That assertion is hard to argue with, just because “a few” is so vague and of course you’ll never prove anything about “most” large companies (more than half of the Fortune 500, or what?).
But it doesn’t matter whether or not that is specifically and literally true. Tons of small companies use illegal aliens too. Not most companies, but anyone who needs unskilled and transitory employees would be as well served by illegal immigrants as by fourth-generation Americans. If not much better. Farms (regardless of size) with seasonal booms and busts of work, construction companies, you name it. And it’s not even just companies; there has to be at least a little truth to the image of Mexican maids and nannies. You think Bernard Kerik wanted to give up his cheap help?
To be fair, to the extent that this is a problem, it’s non-partisan. I could have used Zoë Baird but her example is 10 years older. The point is, the people who make the laws and their friends and donors aren’t going to deport 12 million illegal immigrants because even supposing for a minute that it’s possible, they’d have to learn how to cook very quickly.
Anyway. You seem to think that getting rid of the financial incentives for illegal immigration is just a matter of enforcing existing laws by cracking down hard on Walmart and half a dozen similar companies. If you don’t think so, that’s sure what the above quote and other things you’ve said look like. And if you do think so, then you have a whole lot of evidence to produce before I’d take it seriously.
Pooh
John, keep your right hand up to guard against the Lefts of the Ezra.
DougJ
I think this is funny, but I don’t understand it. Please explain.
ImJohnGalt
Um…lemme guess, your screen name is “Wolverines!!” ?
Pb
I’m not too fond of the Ezras of the Left myself–that’s why I listen to Better Than Ezra instead…
Perry Como
Darrell says:
Confirmed. Another statist pretending to be a “conservative” (whateverthefuck that means these days). SSNs were never meant as a means of identification. When they were implemented, one of the selling points was it /wouldn’t/ be used as a means of identification.
Advocating the use of biometrics on a federally issued card that should only be tied to your Social Security benefits pretty much points out the problem with modern
conservativesstatists.Oh well.
Jim Allen
WRT Ezra, I for one didn’t think Cole “sniffed” anything. I thought the reference to riots was a bit gratuitous and unnecessary, given the peaceful nature of the demonstrations, but Ezra is reading too much into it.
Veeshir
I’m breaking my own rule at posting without reading all the previous comments. But that’s pretty much a waste of time here.
Hi ppGaz.
Since when did everything I write get so damn misinterpreted?
I suggest you go back to your first post ever and I bet it was misinterpreted. And willfully misinterpreted at that.
Welcome to the blogosphere.
Mickle
You don’t know what to make of it?
It’s not like there isn’t any precendent for it.
A large number of my classmates walked out and marched in when I was in high school in 1994 to protest Prop. 187. And I live in a very conservative part of So Cal.
Yes, high school kids try to skip all the time, but if they are looking for an excuse to do so, they generally don’t spend several hours marching when they do skip.
LES SANDERS
NOTHINGS ILLEGAL IF YOU CAN GET AWAY WITH IT (RIGHT)?
WILL THE LAST AMERICAN LEAVING PLEASE TAKE DOWN THE AMERICAN FLAG.I’M OF ITALIAN DESCENT BUT I DON’T GO WAVING THE ITALIAN FLAG AROUND TOWN OR CELEBRATE ITALIAN INDEPENDENCE DAY NOW DO I.BE AN AMERICAN OR LEAVE.WHEN WE QUIT FEELING SORRY FOR THESE PEOPLE AND ALLOW THEM TO GROW AS AMERICANS WE WILL ALL BE BETTER OFF. THE GOV’S WAY IS TO HAVE THEM ALL DEPENDENT ON THE STATE AS A KEPT CITIZEN.

- **WORK TASK**
Answer these questions from the comment thread:
1. In the comment about a high school walkout, what year did it happen, and what was it protesting?
2. What does the commenter who is "not too fond of the Ezras of the Left" listen to instead?
3. Whose example does the first comment call "10 years older" as an alternative to Bernard Kerik?

- **Dataset entries**
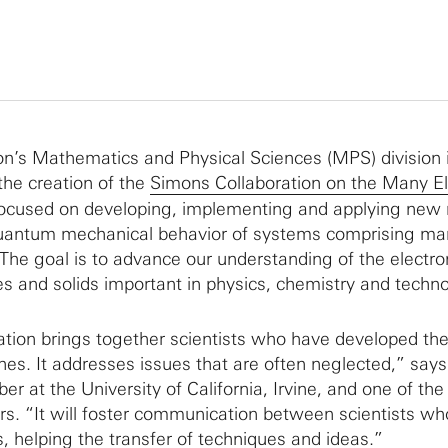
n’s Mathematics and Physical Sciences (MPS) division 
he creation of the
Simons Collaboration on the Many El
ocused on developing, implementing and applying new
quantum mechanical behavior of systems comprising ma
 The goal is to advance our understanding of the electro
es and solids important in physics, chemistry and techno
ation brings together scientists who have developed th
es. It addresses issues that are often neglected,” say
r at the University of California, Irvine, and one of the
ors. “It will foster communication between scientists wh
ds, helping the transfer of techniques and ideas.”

...

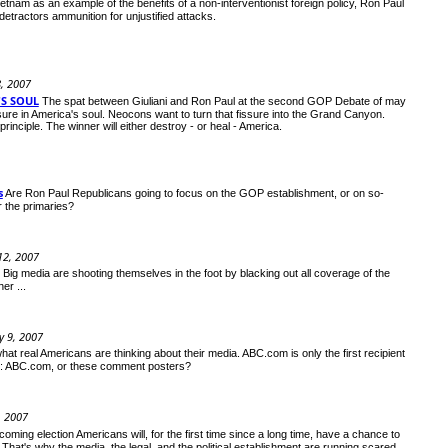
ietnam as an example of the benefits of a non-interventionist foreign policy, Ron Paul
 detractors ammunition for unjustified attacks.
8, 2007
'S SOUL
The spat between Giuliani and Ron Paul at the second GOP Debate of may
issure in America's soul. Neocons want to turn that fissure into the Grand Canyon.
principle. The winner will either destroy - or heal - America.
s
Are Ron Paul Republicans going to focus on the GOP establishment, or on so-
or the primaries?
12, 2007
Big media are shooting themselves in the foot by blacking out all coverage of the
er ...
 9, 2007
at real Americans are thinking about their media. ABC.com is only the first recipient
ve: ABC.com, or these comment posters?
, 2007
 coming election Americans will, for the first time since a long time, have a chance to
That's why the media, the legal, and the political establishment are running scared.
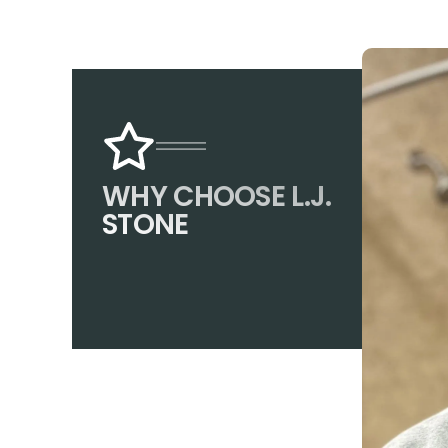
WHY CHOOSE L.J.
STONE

---

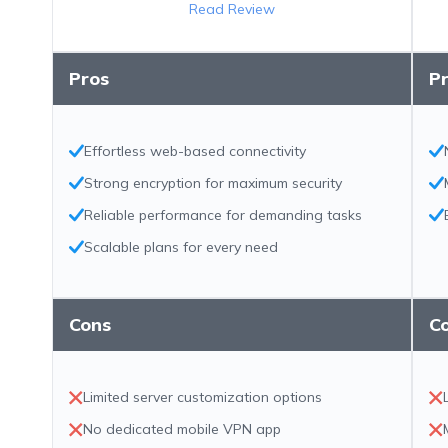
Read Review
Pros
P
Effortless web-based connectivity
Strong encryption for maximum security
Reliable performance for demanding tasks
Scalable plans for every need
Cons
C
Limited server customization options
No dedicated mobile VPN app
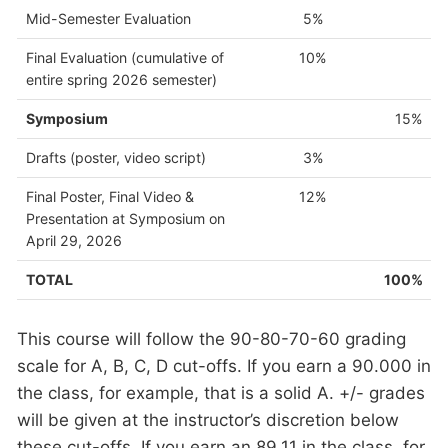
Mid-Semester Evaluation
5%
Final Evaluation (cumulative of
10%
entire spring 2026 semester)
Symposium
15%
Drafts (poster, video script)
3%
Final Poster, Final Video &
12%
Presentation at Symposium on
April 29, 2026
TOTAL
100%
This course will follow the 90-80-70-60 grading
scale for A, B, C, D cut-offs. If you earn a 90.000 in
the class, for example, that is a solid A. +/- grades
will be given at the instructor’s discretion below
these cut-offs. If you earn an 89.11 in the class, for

- **RESPONSE BOX**
1. 1994, to protest Prop. 187.
2. Better Than Ezra.
3. Zoë Baird.